## What is expected
The answer must be an exact copy of the records, with every picture left out.

______

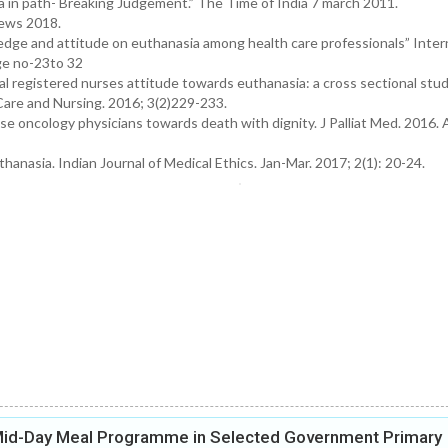
 in path- Breaking Judgement.” The Time of India 7 march 2011.
 News 2018.
edge and attitude on euthanasia among health care professionals” Inter
ge no-23to 32
al registered nurses attitude towards euthanasia: a cross sectional stu
 Care and Nursing. 2016; 3(2)229-233.
ese oncology physicians towards death with dignity. J Palliat Med. 2016. 
nasia. Indian Journal of Medical Ethics. Jan-Mar. 2017; 2(1): 20-24.
 Mid-Day Meal Programme in Selected Government Primary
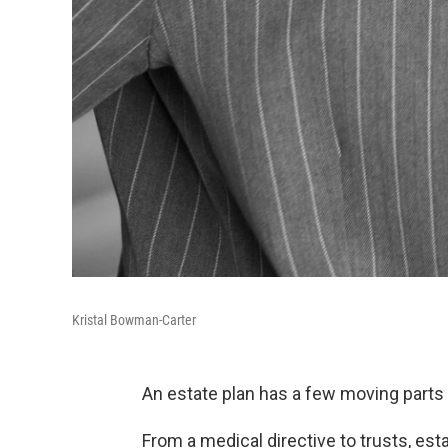
Kristal Bowman-Carter
An estate plan has a few moving parts a
From a medical directive to trusts, esta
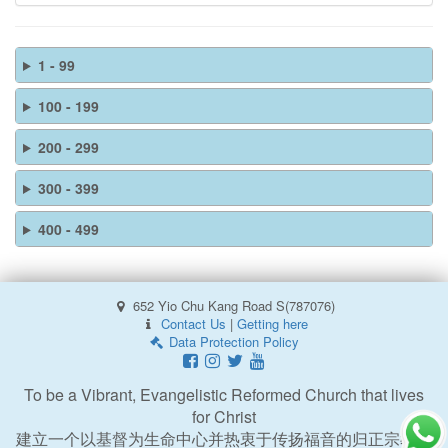
1 - 99
100 - 199
200 - 299
300 - 399
400 - 499
652 Yio Chu Kang Road S(787076)
Contact Us
|
Getting here
Data Protection Policy
To be a Vibrant, Evangelistic Reformed Church that lives
for Christ
建立一个以基督为生命中心并热衷于传扬福音的归正宗教会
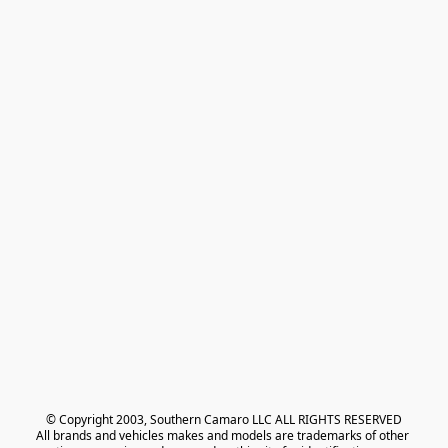
© Copyright 2003, Southern Camaro LLC ALL RIGHTS RESERVED
All brands and vehicles makes and models are trademarks of other 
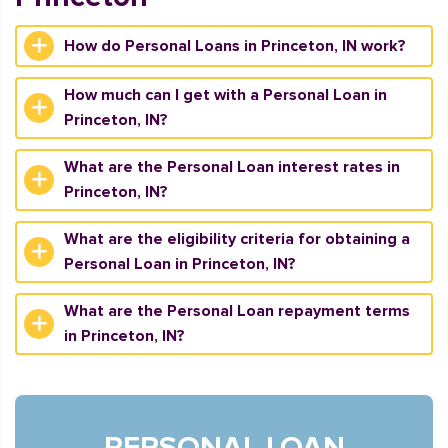
How do Personal Loans in Princeton, IN work?
How much can I get with a Personal Loan in
Princeton, IN?
What are the Personal Loan interest rates in
Princeton, IN?
What are the eligibility criteria for obtaining a
Personal Loan in Princeton, IN?
What are the Personal Loan repayment terms
in Princeton, IN?
PERSONAL LOAN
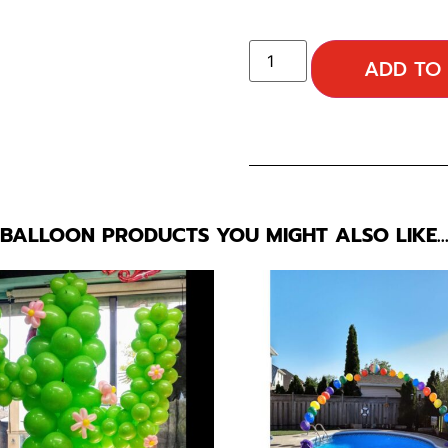
ADD TO
BALLOON PRODUCTS YOU MIGHT ALSO LIKE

______

## Response to this exercise
 in path- Breaking Judgement.” The Time of India 7 march 2011.
 News 2018.
edge and attitude on euthanasia among health care professionals” Inter
ge no-23to 32
al registered nurses attitude towards euthanasia: a cross sectional stu
 Care and Nursing. 2016; 3(2)229-233.
ese oncology physicians towards death with dignity. J Palliat Med. 2016. 
nasia. Indian Journal of Medical Ethics. Jan-Mar. 2017; 2(1): 20-24.
 Mid-Day Meal Programme in Selected Government Primary
Kristal Bowman-Carter
An estate plan has a few moving parts a
From a medical directive to trusts, esta
1 - 99
100 - 199
200 - 299
300 - 399
400 - 499
652 Yio Chu Kang Road S(787076)
Contact Us
|
Getting here
Data Protection Policy
To be a Vibrant, Evangelistic Reformed Church that lives
for Christ
建立一个以基督为生命中心并热衷于传扬福音的归正宗教会
© Copyright 2003, Southern Camaro LLC ALL RIGHTS RESERVED
All brands and vehicles makes and models are trademarks of other 
How do Personal Loans in Princeton, IN work?
How much can I get with a Personal Loan in
Princeton, IN?
What are the Personal Loan interest rates in
Princeton, IN?
What are the eligibility criteria for obtaining a
Personal Loan in Princeton, IN?
What are the Personal Loan repayment terms
in Princeton, IN?
PERSONAL LOAN
ADD TO
BALLOON PRODUCTS YOU MIGHT ALSO LIKE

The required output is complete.